■ Stored entries ■
★ ★ ★ ★ ★
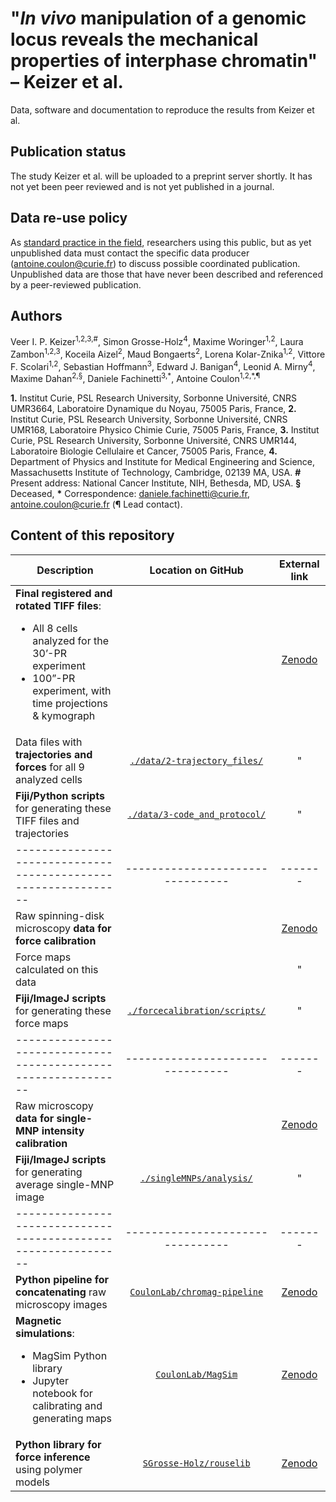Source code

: # "_In vivo_ manipulation of a genomic locus reveals the mechanical properties of interphase chromatin" – Keizer et al.

Data, software and documentation to reproduce the results from Keizer et al.

## Publication status
The study Keizer et al. will be uploaded to a preprint server shortly. It has not yet been peer reviewed and is not yet published in a journal.

## Data re-use policy
As [standard practice in the field](https://www.4dnucleome.org/policies.html), researchers using this public, but as yet unpublished data must contact the specific data producer (antoine.coulon@curie.fr) to discuss possible coordinated publication. Unpublished data are those that have never been described and referenced by a peer-reviewed publication.

## Authors
Veer I. P. Keizer<sup>1,2,3,\#</sup>, Simon Grosse-Holz<sup>4</sup>, Maxime Woringer<sup>1,2</sup>, Laura Zambon<sup>1,2,3</sup>, Koceila Aizel<sup>2</sup>, Maud Bongaerts<sup>2</sup>, Lorena Kolar-Znika<sup>1,2</sup>, Vittore F. Scolari<sup>1,2</sup>, Sebastian Hoffmann<sup>3</sup>, Edward J. Banigan<sup>4</sup>, Leonid A. Mirny<sup>4</sup>, Maxime Dahan<sup>2,§</sup>, Daniele Fachinetti<sup>3,\*</sup>, Antoine Coulon<sup>1,2,\*,¶</sup>

**1\.** Institut Curie, PSL Research University, Sorbonne Université, CNRS UMR3664, Laboratoire Dynamique du Noyau, 75005 Paris, France, **2.** Institut Curie, PSL Research University, Sorbonne Université, CNRS UMR168, Laboratoire Physico Chimie Curie, 75005 Paris, France, **3.** Institut Curie, PSL Research University, Sorbonne Université, CNRS UMR144, Laboratoire Biologie Cellulaire et Cancer, 75005 Paris, France, **4.** Department of Physics and Institute for Medical Engineering and Science, Massachusetts Institute of Technology, Cambridge, 02139 MA, USA. **\#** Present address: National Cancer Institute, NIH, Bethesda, MD, USA. **§** Deceased, **\*** Correspondence: daniele.fachinetti@curie.fr, antoine.coulon@curie.fr (**¶** Lead contact).

## Content of this repository

|Description|Location on GitHub|External link|
|---|:---:|:---:|
|**Final registered and rotated TIFF files**:<ul><li>All 8 cells analyzed for the 30’-PR experiment</li><li>100”-PR experiment, with time projections & kymograph</li></ul>|  | [Zenodo](https://zenodo.org/record/4674438) |
|Data files with **trajectories and forces** for all 9 analyzed cells| [`./data/2-trajectory_files/`](./data/2-trajectory_files/) | \" |
|**Fiji/Python scripts** for generating these TIFF files and trajectories| [`./data/3-code_and_protocol/`](./data/3-code_and_protocol/) | \" |
| -------------------------------------------------------------- | -------------------------------- | ------- |
|Raw spinning-disk microscopy **data for force calibration**|  | [Zenodo](https://zenodo.org/record/4627062) |
|Force maps calculated on this data|  | \" |
|**Fiji/ImageJ scripts** for generating these force maps| [`./forcecalibration/scripts/`](./forcecalibration/scripts/) | \" |
| -------------------------------------------------------------- | -------------------------------- | ------- |
|Raw microscopy **data for single-MNP intensity calibration**|  | [Zenodo](https://zenodo.org/record/4674531) |
|**Fiji/ImageJ scripts** for generating average single-MNP image| [`./singleMNPs/analysis/`](./singleMNPs/analysis/) | \" |
| -------------------------------------------------------------- | -------------------------------- | ------- |
|**Python pipeline for concatenating** raw microscopy images| [`CoulonLab/chromag-pipeline`](https://github.com/CoulonLab/chromag-pipeline) | [Zenodo](https://zenodo.org/record/4674417) |
|**Magnetic simulations**:<ul><li>MagSim Python library</li><li>Jupyter notebook for calibrating and generating maps</li></ul>| [`CoulonLab/MagSim`](https://github.com/CoulonLab/MagSim) | [Zenodo](https://zenodo.org/record/4672595) |
|**Python library for force inference** using polymer models| [`SGrosse-Holz/rouselib`](https://github.com/SGrosse-Holz/rouselib) | [Zenodo](https://zenodo.org/record/4674399) |


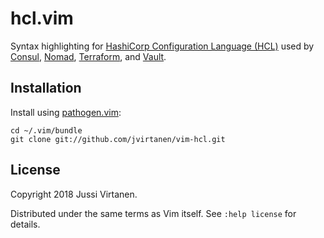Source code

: # hcl.vim

Syntax highlighting for [HashiCorp Configuration Language (HCL)][HCL] used by
[Consul][], [Nomad][], [Terraform][], and [Vault][].

  [HCL]: https://github.com/hashicorp/hcl
  [Consul]: https://www.consul.io/
  [Nomad]: https://www.nomadproject.io/
  [Terraform]: https://www.terraform.io/
  [Vault]: https://www.vaultproject.io/

## Installation

Install using [pathogen.vim][]:
```
cd ~/.vim/bundle
git clone git://github.com/jvirtanen/vim-hcl.git
```

  [pathogen.vim]: https://github.com/tpope/vim-pathogen

## License

Copyright 2018 Jussi Virtanen.

Distributed under the same terms as Vim itself. See `:help license` for
details.
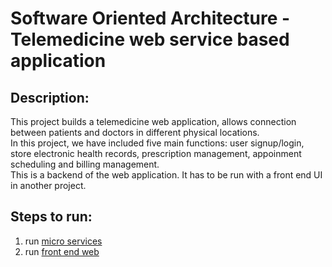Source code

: # Software Oriented Architecture - Telemedicine web service based application
## Description: <br>
This project builds a telemedicine web application, allows connection between patients and doctors in different physical locations. <br>
In this project, we have included five main functions: user signup/login, store electronic health records, prescription management, appoinment scheduling and billing management. <br>
This is a backend of the web application. It has to be run with a front end UI in another project. <br>
## Steps to run: <br>
1. run [micro services](https://github.com/AmySTR/Telemedicine/tree/main/Telemedicine-web-service-based-application-dev)
2. run [front end web](https://github.com/AmySTR/Telemedicine_React)
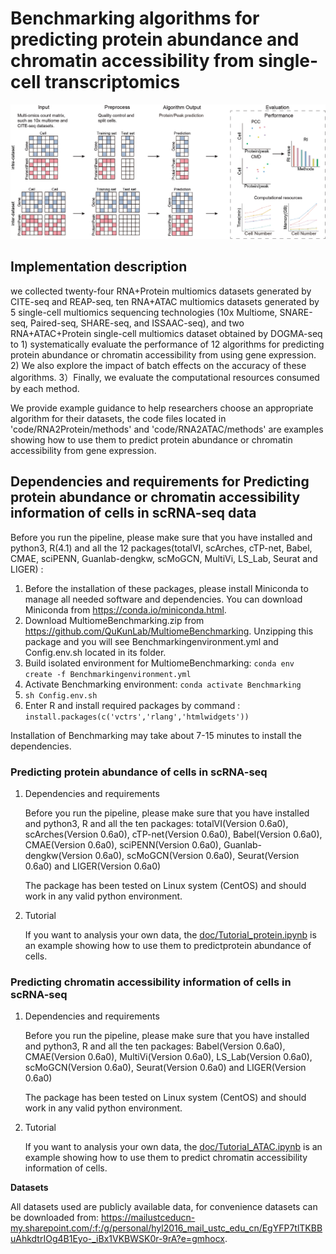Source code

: # Benchmarking algorithms for predicting protein abundance and chromatin accessibility from single-cell transcriptomics
![WorkFolw](./fig/pipeline.jpg)

## Implementation description

  we collected twenty-four RNA+Protein multiomics datasets generated by CITE-seq and REAP-seq, ten RNA+ATAC multiomics datasets generated by 5 single-cell multiomics sequencing technologies (10x Multiome, SNARE-seq, Paired-seq, SHARE-seq, and ISSAAC-seq), and two RNA+ATAC+Protein single-cell multiomics dataset obtained by DOGMA-seq to 1) systematically evaluate the performance of 12 algorithms for predicting protein abundance or chromatin accessibility from using gene expression. 2) We also explore the impact of batch effects on the accuracy of these algorithms. 3）Finally, we evaluate the computational resources consumed by each method.

  We provide example guidance to help researchers choose an appropriate algorithm for their datasets,
  the code files located in 'code/RNA2Protein/methods' and 'code/RNA2ATAC/methods' are examples showing how to use them to predict protein abundance or chromatin accessibility from gene expression.


## Dependencies and requirements for Predicting protein abundance or chromatin accessibility information of cells in scRNA-seq data

 Before you run the pipeline, please make sure that you have installed and python3, R(4.1) and all the 12 packages(totalVI, scArches, cTP-net, Babel, CMAE, sciPENN, Guanlab-dengkw, scMoGCN, MultiVi, LS_Lab, Seurat and LIGER) :
1. Before the installation of these packages, please install Miniconda to manage all needed software and dependencies. You can download Miniconda from https://conda.io/miniconda.html.
2. Download MultiomeBenchmarking.zip from https://github.com/QuKunLab/MultiomeBenchmarking. Unzipping this package and you will see Benchmarkingenvironment.yml and Config.env.sh located in its folder.
3. Build isolated environment for MultiomeBenchmarking: 
`conda env create -f Benchmarkingenvironment.yml`
4. Activate Benchmarking environment:
`conda activate Benchmarking`
5. `sh Config.env.sh`
6. Enter R and install required packages by command : `install.packages(c('vctrs','rlang','htmlwidgets'))`

Installation of Benchmarking may take about 7-15 minutes to install the dependencies.

### Predicting protein abundance of cells in scRNA-seq

1. Dependencies and requirements

    Before you run the pipeline, please make sure that you have installed and python3, R and all the ten packages: totalVI(Version 0.6a0), scArches(Version 0.6a0), cTP-net(Version 0.6a0), Babel(Version 0.6a0), CMAE(Version 0.6a0), sciPENN(Version 0.6a0), Guanlab-dengkw(Version 0.6a0), scMoGCN(Version 0.6a0), Seurat(Version 0.6a0) and LIGER(Version 0.6a0)
 
   The package has been tested on Linux system (CentOS) and should work in any valid python environment. 

2. Tutorial

   If you want to analysis your own data, the [doc/Tutorial_protein.ipynb](https://github.com/QuKunLab/MultiomeBenchmarking/blob/main/doc/Tutorial_protein.ipynb) is an example showing how to use them to predictprotein abundance of cells.
  
### Predicting chromatin accessibility information of cells in scRNA-seq

1.  Dependencies and requirements

    Before you run the pipeline, please make sure that you have installed and python3, R and all the ten packages: Babel(Version 0.6a0), CMAE(Version 0.6a0), MultiVi(Version 0.6a0), LS_Lab(Version 0.6a0), scMoGCN(Version 0.6a0), Seurat(Version 0.6a0) and LIGER(Version 0.6a0)
 
    The package has been tested on Linux system (CentOS) and should work in any valid python environment. 

2. Tutorial

   If you want to analysis your own data, the [doc/Tutorial_ATAC.ipynb](https://github.com/QuKunLab/MultiomeBenchmarking/blob/main/doc/Tutorial_ATAC.ipynb) is an example showing how to use them to predict chromatin accessibility information of cells.


__Datasets__

  All datasets used are publicly available data, for convenience datasets can be downloaded from: https://mailustceducn-my.sharepoint.com/:f:/g/personal/hyl2016_mail_ustc_edu_cn/EgYFP7tlTKBBuAhkdtrIOg4B1Eyo-_iBx1VKBWSK0r-9rA?e=gmhocx.

<!--For citation and further information please refer to: __Li, B., Zhang, W., Guo, C. et al. Benchmarking spatial and single-cell transcriptomics integration methods for transcript distribution prediction and cell type deconvolution. Nat Methods (2022). https://doi.org/10.1038/s41592-022-01480-9__.-->


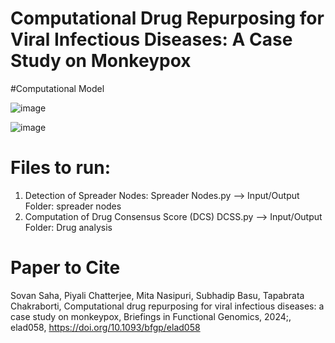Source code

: # Computational Drug Repurposing for Viral Infectious Diseases: A Case Study on Monkeypox

#Computational Model

![image](https://github.com/CMATERJU-BIOINFO/-Computational-Drug-Repurposing-for-Viral-Infectious-Diseases-A-Case-Study-on-Monkeypox/assets/41225514/931f8e39-76d7-4c4a-b955-79ff4a7e9d3b)

![image](https://github.com/CMATERJU-BIOINFO/-Computational-Drug-Repurposing-for-Viral-Infectious-Diseases-A-Case-Study-on-Monkeypox/assets/41225514/53478d10-8b6c-4c41-85b4-78f2dfe175f6)

# Files to run:

1. Detection of Spreader Nodes: Spreader Nodes.py --> Input/Output Folder: spreader nodes
3. Computation of Drug Consensus Score (DCS) DCSS.py --> Input/Output Folder: Drug analysis
   
# Paper to Cite

Sovan Saha, Piyali Chatterjee, Mita Nasipuri, Subhadip Basu, Tapabrata Chakraborti, Computational drug repurposing for viral infectious diseases: a case study on monkeypox, Briefings in Functional Genomics, 2024;, elad058, https://doi.org/10.1093/bfgp/elad058
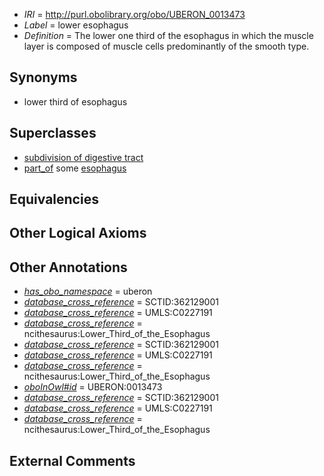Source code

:  * *IRI* = http://purl.obolibrary.org/obo/UBERON_0013473
 * *Label* = lower esophagus
 * *Definition* = The lower one third of the esophagus in which the muscle layer is composed of muscle cells predominantly of the smooth type.

## Synonyms

 * lower third of esophagus

## Superclasses

 * [subdivision of digestive tract](../../UBERON/21/UBERON_0004921.md)
 * [part_of](../../BFO/50/BFO_0000050.md) some [esophagus](../../UBERON/43/UBERON_0001043.md)

## Equivalencies


## Other Logical Axioms


## Other Annotations

 * *[has_obo_namespace](../../ce/oboInOwl#hasOBONamespace.md)* = uberon
 * *[database_cross_reference](../../ef/oboInOwl#hasDbXref.md)* = SCTID:362129001
 * *[database_cross_reference](../../ef/oboInOwl#hasDbXref.md)* = UMLS:C0227191
 * *[database_cross_reference](../../ef/oboInOwl#hasDbXref.md)* = ncithesaurus:Lower_Third_of_the_Esophagus
 * *[database_cross_reference](../../ef/oboInOwl#hasDbXref.md)* = SCTID:362129001
 * *[database_cross_reference](../../ef/oboInOwl#hasDbXref.md)* = UMLS:C0227191
 * *[database_cross_reference](../../ef/oboInOwl#hasDbXref.md)* = ncithesaurus:Lower_Third_of_the_Esophagus
 * *[oboInOwl#id](../../id/oboInOwl#id.md)* = UBERON:0013473
 * *[database_cross_reference](../../ef/oboInOwl#hasDbXref.md)* = SCTID:362129001
 * *[database_cross_reference](../../ef/oboInOwl#hasDbXref.md)* = UMLS:C0227191
 * *[database_cross_reference](../../ef/oboInOwl#hasDbXref.md)* = ncithesaurus:Lower_Third_of_the_Esophagus

## External Comments

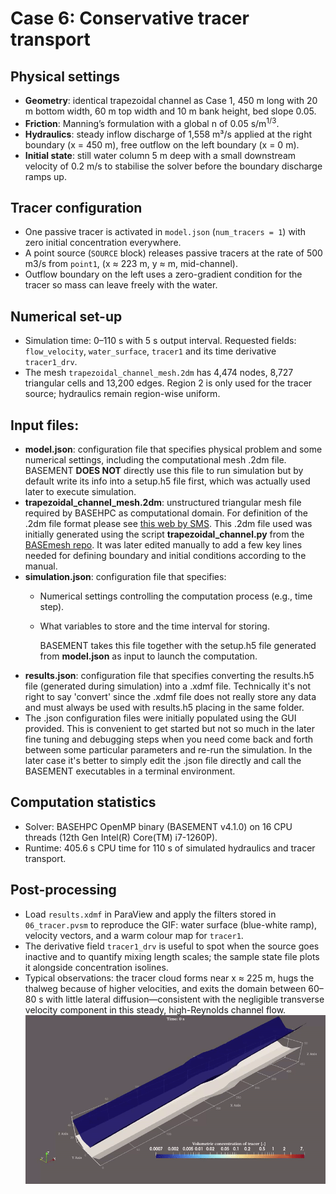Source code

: # Case 6: Conservative tracer transport

## Physical settings
- **Geometry**: identical trapezoidal channel as Case 1, 450 m long with 20 m bottom width, 60 m top width and 10 m bank height, bed slope 0.05.
- **Friction**: Manning’s formulation with a global n of 0.05 s/m<sup>1/3</sup>.
- **Hydraulics**: steady inflow discharge of 1,558 m³/s applied at the right boundary (x = 450 m), free outflow on the left boundary (x = 0 m).
- **Initial state**: still water column 5 m deep with a small downstream velocity of 0.2 m/s to stabilise the solver before the boundary discharge ramps up.

## Tracer configuration
- One passive tracer is activated in `model.json` (`num_tracers = 1`) with zero initial concentration everywhere.
- A point source (`SOURCE` block) releases passive tracers at the rate of 500 m3/s from `point1`, (x $\approx$ 223 m, y $\approx$ m, mid-channel). 
- Outflow boundary on the left uses a zero-gradient condition for the tracer so mass can leave freely with the water.

## Numerical set-up
- Simulation time: 0–110 s with 5 s output interval. Requested fields: `flow_velocity`, `water_surface`, `tracer1` and its time derivative `tracer1_drv`.
- The mesh `trapezoidal_channel_mesh.2dm` has 4,474 nodes, 8,727 triangular cells and 13,200 edges. Region 2 is only used for the tracer source; hydraulics remain region-wise uniform.

## Input files:
- **model.json**: configuration file that specifies physical problem and some numerical settings, including the computational mesh .2dm file. BASEMENT **DOES NOT** directly use this file to run simulation but by default write its info into a setup.h5 file first, which was actually used later to execute simulation.
- **trapezoidal_channel_mesh.2dm**: unstructured triangular mesh file required by BASEHPC as computational domain. For definition of the .2dm file format please see [this web by SMS](https://www.xmswiki.com/wiki/SMS:2D_Mesh_Files_*.2dm?__cf_chl_tk=r_woYILHa12UMY664uxq5gFDzTZfQia_Lz7.6bShzj8-1759226996-1.0.1.1-1aZOLNVb_EeD1zsV.on53xi.Jr71gmBhP2pD1xdBYy0). This .2dm file used was initially generated using the script **trapezoidal_channel.py** from the [BASEmesh repo](https://gitlab.ethz.ch/vaw/public/basemesh-v2/-/tree/master/examples/basechange?ref_type=heads). It was later edited manually to add a few key lines needed for defining boundary and initial conditions according to the manual.
- **simulation.json**: configuration file that specifies:
  - Numerical settings controlling the computation process (e.g., time step).
  - What variables to store and the time interval for storing. 
    
    BASEMENT takes this file together with the setup.h5 file generated from **model.json** as input to launch the computation.
- **results.json**: configuration file that specifies converting the results.h5 file (generated during simulation) into a .xdmf file. Technically it's not right to say 'convert' since the .xdmf file does not really store any data and must always be used with results.h5 placing in the same folder.
- The .json configuration files were initially populated using the GUI provided. This is convenient to get started but not so much in the later fine tuning and debugging steps when you need come back and forth between some particular parameters and re-run the simulation. In the later case it's better to simply edit the .json file directly and call the BASEMENT executables in a terminal environment.

## Computation statistics
- Solver: BASEHPC OpenMP binary (BASEMENT v4.1.0) on 16 CPU threads (12th Gen Intel(R) Core(TM) i7-1260P).
- Runtime: 405.6 s CPU time for 110 s of simulated hydraulics and tracer transport.

## Post-processing
- Load `results.xdmf` in ParaView and apply the filters stored in `06_tracer.pvsm` to reproduce the GIF: water surface (blue-white ramp), velocity vectors, and a warm colour map for `tracer1`.
- The derivative field `tracer1_drv` is useful to spot when the source goes inactive and to quantify mixing length scales; the sample state file plots it alongside concentration isolines.
- Typical observations: the tracer cloud forms near x ≈ 225 m, hugs the thalweg because of higher velocities, and exits the domain between 60–80 s with little lateral diffusion—consistent with the negligible transverse velocity component in this steady, high-Reynolds channel flow.
![Animation_06](/06_tracer/ParaView/06_tracer.gif)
★ ★ ★ ★ ★
■ Brief ■
Look above for the line containing "## Description: <br>". Output from there through the line containing "This project builds", exactly and inclusively.

■ Response area ■
## Description: <br>
This project builds a telemedicine web application, allows connection between patients and doctors in different physical locations. <br>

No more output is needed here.